Hundreds of journalists are now unemployed after eight-month-old media startup The Messenger folded yesterday. Staffers learned they didn’t have jobs from news reports, instead of from their managers. This is terrible, and my heart goes out to them and their families. Blame for this needs to be directed toward the startup’s founders, especially media entrepreneur Jimmy Finkelstein, who arrogantly believed that they could spend their way out of what was widely considered a stupid business strategy of a bygone era, as Nieman Lab highlighted in May 2023:

The Messenger thinks it will reach 100 million monthly uniques on the back of bland aggregation. (That’s only slightly smaller than The New York Times’ audience.) It thinks it can support a 550-person newsroom on programmatic advertising. The Messenger thinks the right pitch for a site funded by Republican megadonors and run by the guy who brought the world John Solomon is: “We’re the unbiased ones!”

The failure is already being seen as one of the most significant, rapid collapses in the history of news. It follows weeks of terrible news for media workers, including historic layoffs at The Los Angeles Times. Prominent journalists had been lured away by The Messenger from relatively secure jobs at other major news organizations to join the startup. The question now: What kind of industry is left to employ them?


I have been using Apple products since I was a teenager. I’m middle-aged now. I still enjoy the ease of use and friction-less experience of the company’s products. But privacy has become an increasingly touchy subject with every digital product as companies seek larger profits from their users. While Apple has done a lot better than other tech behemoths in protecting privacy rights, there are many ways that the company’s products can be used to track location, usage, and much more.

Now the company has released the Apple Vision Pro. While most reviews have focused on the weight, lack of apps, and plain weirdness of the experience of the headset, few have focused on the implications for privacy. Thankfully, The Washington Post’s Geoffrey Fowler, raises critical questions. The headline of his must-read review calls the headset a “privacy mess” and he goes on to write:

I’m pretty sure Apple does not want to be known for creating the ultimate surveillance machine. But to make magical things happen inside its goggles, apps need loads of information about what’s happening to the user and around them. Apple has done more than rivals like Meta to limit access to some of this data, but developers are going to keep pressing for more.

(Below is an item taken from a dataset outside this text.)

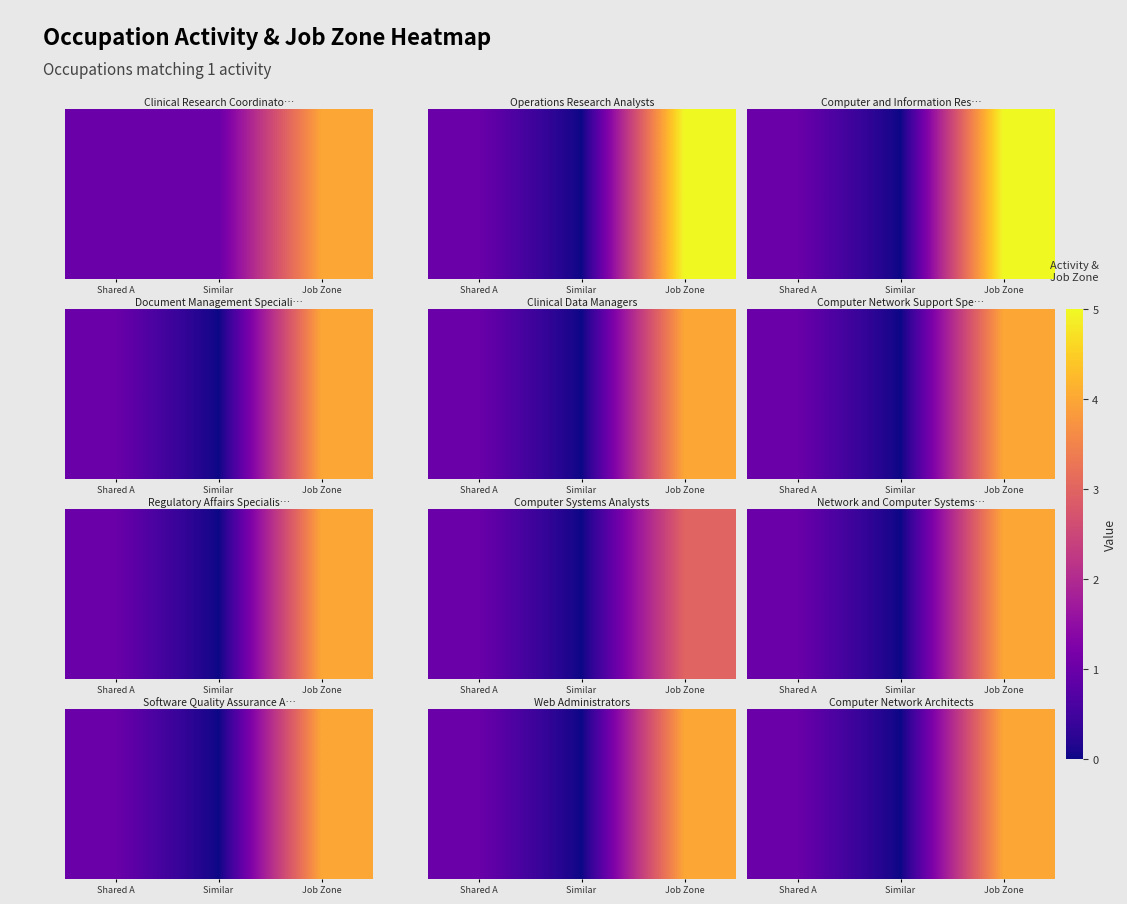

Which has a higher value, Shared A or Job Zone?

Job Zone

Fowler points out that, in order to work, Vision Pro needs to map your space and body, making it extremely attractive to marketers and other third parties who may want to promote products and services. Yes, you read that right: the device all tracks information about your body movements. This isn’t as innocuous as you might think, Fowler reports:

Information about how you’re moving and what you’re looking at “can give significant insights not only to the person’s unique identification, but also their emotions, their characteristics, their behaviors and their desires in a way that we have not been able to before,” says Jameson Spivak, a senior policy analyst at the Future of Privacy Forum.

Alright, so what is to stop a third-party app, say a social media giant, from tapping into this data so that they perfect algorithms to promote influencers to appear in your living room and sell you the exact product that you need at that exact moment? Sounds fantastic. A little too fantastic? Unfortunately, Apple declined to answer questions about privacy from Fowler.